# YOUR OBJECTIVE:
Nothing is needed except the lines below that run from the one with "女性様｜鬼女・生活2chまとめブログ" through the one with "Главная страница", repeated exactly.

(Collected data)
Content starts
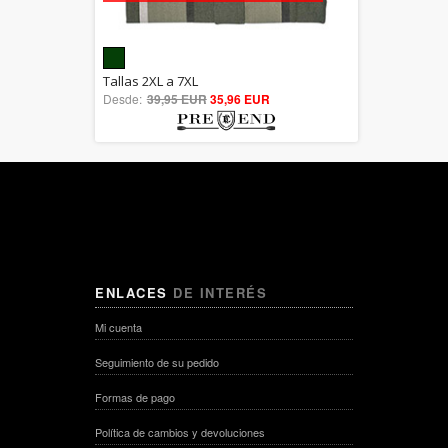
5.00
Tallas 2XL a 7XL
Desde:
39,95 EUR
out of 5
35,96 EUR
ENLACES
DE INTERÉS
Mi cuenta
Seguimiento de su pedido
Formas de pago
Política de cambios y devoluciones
Content ends
Content starts
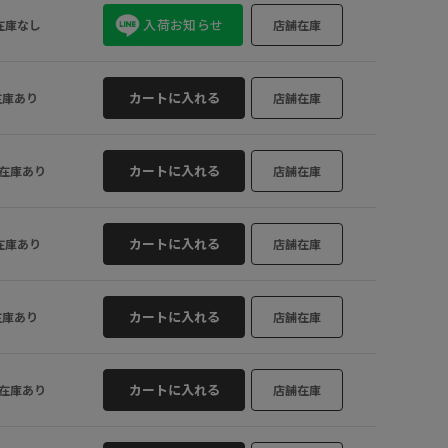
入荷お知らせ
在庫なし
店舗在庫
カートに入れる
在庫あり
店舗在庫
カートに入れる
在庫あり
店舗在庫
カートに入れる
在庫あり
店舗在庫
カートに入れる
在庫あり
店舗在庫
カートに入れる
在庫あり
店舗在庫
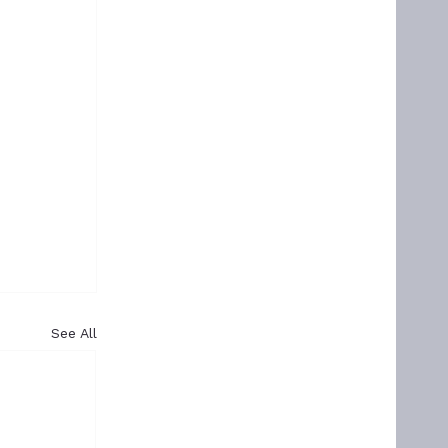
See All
Content ends
Content starts
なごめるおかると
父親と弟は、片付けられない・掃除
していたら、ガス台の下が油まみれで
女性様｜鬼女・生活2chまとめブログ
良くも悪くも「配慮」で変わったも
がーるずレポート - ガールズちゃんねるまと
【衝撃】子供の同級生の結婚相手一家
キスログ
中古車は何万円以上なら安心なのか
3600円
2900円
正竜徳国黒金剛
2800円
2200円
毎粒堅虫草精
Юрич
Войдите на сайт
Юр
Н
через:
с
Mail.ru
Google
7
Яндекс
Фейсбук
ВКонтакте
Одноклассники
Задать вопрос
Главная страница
Content ends
# TASK ANSWER:
女性様｜鬼女・生活2chまとめブログ
良くも悪くも「配慮」で変わったも
がーるずレポート - ガールズちゃんねるまと
【衝撃】子供の同級生の結婚相手一家
キスログ
中古車は何万円以上なら安心なのか
3600円
2900円
正竜徳国黒金剛
2800円
2200円
毎粒堅虫草精
Юрич
Войдите на сайт
Юр
Н
через:
с
Mail.ru
Google
7
Яндекс
Фейсбук
ВКонтакте
Одноклассники
Задать вопрос
Главная страница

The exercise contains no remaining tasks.